## EXCERPTED PASSAGE:
== Segment start ==
Since the War, inter-marriage rates have rapidly increased: perhaps 90 % of urban Indigenous people now inter-marry quite happily. Of course, this will tend to tie them down to the urban areas where they grew up. But one, two and three generations of inter-marriage does attenuate any links with culture, country and extended family, and of course identity.
Since the earliest days, administrations have grappled with the definition of 'Aboriginal', or 'native' - usually the term used to describe a person as just 'native' meant a native-born white person. The Australian Natives' Association, founded in 1871, to represent them, still exists, as Lifeplan. Usually administrations from the earliest days have conceded that any mixed-race person was entitled to much the same benefits as 'Aboriginal natives'. Those policies have continued for six or seven generations now.
At the 2016 Census, the Indigenous population rose by about 18 %. In the NT, it rose by only about 3 %. I would suggest that the 'inflation' caused by re-identification (and identification: see above) was around 11 %. So 'real population growth' was barely 5-7 %, barely 1 % p.a. The size of birth-groups continues to decline. Even so, the population shift was from remote areas to towns, and from towns to cities.
We lived in one 'community' across the mid-seventies up on the Murray, when it had a population of about 150. At the 2016 Census, it had a population there of 34. Visiting it a few years ago, I noticed only two houses being lived in, perhaps a dozen people.
== Segment end ==
Extracted page text data
== Segment start ==
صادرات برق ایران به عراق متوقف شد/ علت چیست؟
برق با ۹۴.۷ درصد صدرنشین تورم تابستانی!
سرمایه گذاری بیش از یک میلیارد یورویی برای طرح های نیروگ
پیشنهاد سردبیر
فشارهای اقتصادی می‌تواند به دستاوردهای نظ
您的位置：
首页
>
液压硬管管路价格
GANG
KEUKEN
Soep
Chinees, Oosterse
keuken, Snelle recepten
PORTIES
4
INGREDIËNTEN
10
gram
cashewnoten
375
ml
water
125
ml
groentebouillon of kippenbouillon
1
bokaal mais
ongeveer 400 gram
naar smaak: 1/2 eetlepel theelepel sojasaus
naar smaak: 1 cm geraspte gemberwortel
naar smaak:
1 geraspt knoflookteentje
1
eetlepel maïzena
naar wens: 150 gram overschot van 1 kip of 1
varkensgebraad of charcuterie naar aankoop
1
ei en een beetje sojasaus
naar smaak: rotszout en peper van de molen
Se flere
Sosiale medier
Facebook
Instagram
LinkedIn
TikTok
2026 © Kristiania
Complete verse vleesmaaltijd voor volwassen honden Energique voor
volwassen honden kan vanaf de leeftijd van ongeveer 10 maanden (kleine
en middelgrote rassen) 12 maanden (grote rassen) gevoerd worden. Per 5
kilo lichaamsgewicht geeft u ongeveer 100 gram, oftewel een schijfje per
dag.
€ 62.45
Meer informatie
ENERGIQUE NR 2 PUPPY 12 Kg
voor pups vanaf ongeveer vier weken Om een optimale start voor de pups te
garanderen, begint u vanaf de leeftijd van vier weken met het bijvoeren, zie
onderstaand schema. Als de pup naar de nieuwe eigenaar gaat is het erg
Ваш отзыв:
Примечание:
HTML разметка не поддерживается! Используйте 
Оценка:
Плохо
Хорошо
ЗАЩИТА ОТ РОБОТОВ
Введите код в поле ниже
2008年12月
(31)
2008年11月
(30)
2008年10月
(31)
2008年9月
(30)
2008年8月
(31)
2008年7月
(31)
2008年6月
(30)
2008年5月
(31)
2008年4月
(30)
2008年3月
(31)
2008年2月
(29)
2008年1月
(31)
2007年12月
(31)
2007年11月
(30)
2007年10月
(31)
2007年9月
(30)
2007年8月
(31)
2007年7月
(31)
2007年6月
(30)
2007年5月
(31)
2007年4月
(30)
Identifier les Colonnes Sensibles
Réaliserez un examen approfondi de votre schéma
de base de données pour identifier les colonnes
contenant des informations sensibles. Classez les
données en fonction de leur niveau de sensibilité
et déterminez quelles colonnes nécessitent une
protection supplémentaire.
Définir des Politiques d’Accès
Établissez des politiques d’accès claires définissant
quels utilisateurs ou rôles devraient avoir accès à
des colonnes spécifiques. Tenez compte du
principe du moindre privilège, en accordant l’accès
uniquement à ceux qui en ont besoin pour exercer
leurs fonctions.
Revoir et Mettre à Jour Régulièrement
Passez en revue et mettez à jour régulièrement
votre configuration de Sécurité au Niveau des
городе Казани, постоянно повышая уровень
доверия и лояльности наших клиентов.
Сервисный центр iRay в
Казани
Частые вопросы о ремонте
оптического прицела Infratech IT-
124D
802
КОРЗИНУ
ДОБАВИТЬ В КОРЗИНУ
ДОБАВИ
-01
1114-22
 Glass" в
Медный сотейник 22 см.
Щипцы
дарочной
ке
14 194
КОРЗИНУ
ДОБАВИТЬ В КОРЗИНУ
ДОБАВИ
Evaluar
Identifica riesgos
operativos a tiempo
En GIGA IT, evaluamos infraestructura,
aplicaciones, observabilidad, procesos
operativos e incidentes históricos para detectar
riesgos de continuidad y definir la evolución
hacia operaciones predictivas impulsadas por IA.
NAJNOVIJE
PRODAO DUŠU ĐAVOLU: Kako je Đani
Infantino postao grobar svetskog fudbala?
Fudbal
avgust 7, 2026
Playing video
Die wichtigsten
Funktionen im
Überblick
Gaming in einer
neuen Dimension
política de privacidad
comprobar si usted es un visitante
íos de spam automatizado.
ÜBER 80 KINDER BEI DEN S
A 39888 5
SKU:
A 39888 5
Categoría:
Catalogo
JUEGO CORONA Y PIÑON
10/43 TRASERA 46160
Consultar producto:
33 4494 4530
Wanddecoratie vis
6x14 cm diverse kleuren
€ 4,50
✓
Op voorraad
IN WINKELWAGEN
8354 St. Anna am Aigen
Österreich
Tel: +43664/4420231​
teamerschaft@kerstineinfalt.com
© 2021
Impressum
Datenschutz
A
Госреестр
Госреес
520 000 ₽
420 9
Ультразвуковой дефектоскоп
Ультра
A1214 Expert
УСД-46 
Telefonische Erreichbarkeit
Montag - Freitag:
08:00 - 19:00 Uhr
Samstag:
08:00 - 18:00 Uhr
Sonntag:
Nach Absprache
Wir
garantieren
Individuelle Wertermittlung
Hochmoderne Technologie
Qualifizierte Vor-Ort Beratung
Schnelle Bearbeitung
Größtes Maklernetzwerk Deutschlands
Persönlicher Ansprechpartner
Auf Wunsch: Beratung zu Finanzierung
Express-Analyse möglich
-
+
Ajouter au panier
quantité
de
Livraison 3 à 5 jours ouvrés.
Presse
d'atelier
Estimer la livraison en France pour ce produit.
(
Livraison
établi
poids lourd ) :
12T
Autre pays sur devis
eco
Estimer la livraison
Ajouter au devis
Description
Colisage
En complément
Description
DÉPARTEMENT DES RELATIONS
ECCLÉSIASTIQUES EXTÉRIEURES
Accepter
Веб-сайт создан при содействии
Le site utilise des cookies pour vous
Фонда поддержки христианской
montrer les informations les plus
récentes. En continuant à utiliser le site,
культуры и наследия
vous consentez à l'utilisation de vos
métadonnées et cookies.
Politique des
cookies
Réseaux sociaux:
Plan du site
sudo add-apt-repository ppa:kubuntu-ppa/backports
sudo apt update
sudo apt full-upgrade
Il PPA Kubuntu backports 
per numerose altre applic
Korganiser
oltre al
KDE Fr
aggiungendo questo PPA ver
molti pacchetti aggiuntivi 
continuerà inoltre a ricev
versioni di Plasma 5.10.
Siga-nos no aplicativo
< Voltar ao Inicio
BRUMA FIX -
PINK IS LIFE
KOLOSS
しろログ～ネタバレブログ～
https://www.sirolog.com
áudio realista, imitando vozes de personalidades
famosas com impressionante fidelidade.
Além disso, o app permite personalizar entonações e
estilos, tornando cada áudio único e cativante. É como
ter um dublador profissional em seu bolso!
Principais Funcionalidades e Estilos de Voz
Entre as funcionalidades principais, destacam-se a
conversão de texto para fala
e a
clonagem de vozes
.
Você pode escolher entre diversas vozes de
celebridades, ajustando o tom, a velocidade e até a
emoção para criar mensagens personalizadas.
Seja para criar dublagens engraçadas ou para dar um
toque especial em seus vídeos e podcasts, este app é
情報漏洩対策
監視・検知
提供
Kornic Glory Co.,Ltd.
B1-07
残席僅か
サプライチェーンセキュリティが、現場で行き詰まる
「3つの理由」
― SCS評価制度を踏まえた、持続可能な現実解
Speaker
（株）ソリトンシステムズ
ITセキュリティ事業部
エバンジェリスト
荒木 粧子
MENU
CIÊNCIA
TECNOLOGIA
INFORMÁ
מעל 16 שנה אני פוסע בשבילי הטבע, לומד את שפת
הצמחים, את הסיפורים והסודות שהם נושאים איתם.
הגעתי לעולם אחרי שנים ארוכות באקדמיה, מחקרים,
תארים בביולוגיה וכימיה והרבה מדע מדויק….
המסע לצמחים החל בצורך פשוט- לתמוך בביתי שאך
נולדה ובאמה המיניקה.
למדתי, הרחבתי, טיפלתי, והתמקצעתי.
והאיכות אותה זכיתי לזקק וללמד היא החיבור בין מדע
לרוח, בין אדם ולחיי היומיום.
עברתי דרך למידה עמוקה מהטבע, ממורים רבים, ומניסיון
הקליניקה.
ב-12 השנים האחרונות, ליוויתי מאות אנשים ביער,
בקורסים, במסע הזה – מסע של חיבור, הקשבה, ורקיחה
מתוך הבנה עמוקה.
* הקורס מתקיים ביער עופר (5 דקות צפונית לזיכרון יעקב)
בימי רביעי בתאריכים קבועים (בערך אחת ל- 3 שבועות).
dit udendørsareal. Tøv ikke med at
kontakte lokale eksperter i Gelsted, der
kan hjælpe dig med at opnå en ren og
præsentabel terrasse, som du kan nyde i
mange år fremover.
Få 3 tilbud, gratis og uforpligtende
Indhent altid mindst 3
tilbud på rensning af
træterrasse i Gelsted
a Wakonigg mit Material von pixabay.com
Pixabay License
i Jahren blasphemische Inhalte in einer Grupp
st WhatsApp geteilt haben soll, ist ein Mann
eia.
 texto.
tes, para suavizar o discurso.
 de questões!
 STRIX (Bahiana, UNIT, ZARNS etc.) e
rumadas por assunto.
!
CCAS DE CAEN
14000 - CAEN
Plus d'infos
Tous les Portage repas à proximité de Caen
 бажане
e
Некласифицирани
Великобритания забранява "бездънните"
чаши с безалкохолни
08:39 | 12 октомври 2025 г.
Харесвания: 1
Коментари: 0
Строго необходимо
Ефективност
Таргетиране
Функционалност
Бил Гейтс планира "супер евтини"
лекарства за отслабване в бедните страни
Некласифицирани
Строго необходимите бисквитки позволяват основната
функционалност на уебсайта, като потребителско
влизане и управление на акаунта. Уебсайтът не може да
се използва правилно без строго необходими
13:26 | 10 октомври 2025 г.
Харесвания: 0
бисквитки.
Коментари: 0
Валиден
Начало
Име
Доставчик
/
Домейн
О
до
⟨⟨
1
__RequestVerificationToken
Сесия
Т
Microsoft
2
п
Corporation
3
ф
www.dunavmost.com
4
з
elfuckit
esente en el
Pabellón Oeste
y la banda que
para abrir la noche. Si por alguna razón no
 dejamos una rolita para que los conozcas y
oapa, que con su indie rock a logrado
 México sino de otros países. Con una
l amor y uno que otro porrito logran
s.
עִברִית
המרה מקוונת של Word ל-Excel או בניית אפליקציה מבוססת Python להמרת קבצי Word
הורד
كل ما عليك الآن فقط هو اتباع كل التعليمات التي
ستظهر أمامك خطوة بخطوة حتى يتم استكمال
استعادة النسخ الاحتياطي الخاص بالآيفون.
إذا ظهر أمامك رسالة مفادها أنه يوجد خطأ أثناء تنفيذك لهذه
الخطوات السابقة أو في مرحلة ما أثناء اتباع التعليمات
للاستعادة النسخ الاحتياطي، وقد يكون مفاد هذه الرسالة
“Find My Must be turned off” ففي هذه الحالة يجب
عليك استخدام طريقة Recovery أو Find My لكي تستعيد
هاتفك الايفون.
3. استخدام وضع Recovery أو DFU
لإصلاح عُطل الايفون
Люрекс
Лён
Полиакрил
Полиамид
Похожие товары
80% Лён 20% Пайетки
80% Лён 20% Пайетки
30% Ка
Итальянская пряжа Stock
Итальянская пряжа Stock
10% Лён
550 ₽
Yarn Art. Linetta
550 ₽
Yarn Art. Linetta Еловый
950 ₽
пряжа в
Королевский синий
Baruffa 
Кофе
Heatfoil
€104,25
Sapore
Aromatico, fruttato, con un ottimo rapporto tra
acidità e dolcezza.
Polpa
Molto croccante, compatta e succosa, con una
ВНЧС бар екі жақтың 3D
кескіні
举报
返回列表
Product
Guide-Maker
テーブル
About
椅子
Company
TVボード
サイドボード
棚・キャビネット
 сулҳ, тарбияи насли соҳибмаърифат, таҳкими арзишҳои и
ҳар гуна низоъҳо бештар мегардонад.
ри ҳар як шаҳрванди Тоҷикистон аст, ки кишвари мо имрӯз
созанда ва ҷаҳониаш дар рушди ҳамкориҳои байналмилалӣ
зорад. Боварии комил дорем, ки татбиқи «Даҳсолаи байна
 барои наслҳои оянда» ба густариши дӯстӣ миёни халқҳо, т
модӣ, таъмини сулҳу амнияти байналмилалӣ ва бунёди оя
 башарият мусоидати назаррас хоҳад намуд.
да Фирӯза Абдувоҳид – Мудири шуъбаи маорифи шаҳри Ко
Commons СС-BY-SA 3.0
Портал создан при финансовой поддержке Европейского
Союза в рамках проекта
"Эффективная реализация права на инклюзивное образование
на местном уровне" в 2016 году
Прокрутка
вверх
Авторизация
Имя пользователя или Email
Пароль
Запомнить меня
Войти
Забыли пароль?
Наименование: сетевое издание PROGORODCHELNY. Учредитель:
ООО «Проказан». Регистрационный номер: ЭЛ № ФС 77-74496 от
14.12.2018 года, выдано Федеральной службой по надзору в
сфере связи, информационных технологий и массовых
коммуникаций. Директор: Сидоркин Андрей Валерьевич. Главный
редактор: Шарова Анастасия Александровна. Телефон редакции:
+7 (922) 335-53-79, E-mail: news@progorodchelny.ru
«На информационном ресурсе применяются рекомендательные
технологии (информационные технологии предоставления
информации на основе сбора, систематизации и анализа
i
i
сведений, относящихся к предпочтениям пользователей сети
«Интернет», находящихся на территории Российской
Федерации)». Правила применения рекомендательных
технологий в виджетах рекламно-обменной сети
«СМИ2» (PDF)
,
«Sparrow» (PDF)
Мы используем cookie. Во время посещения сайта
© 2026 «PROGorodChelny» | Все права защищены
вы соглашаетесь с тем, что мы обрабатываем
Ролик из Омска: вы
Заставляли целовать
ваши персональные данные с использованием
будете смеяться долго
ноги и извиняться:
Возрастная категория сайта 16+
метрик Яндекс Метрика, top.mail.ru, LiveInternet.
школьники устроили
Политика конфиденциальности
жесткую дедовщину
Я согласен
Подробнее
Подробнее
== Segment end ==
## WHAT THE TASK ASKS:
Please state the year the Australian Natives' Association was founded, according to the excerpted passage on Indigenous identity and population.

## ANSWER TO THIS TASK:
1871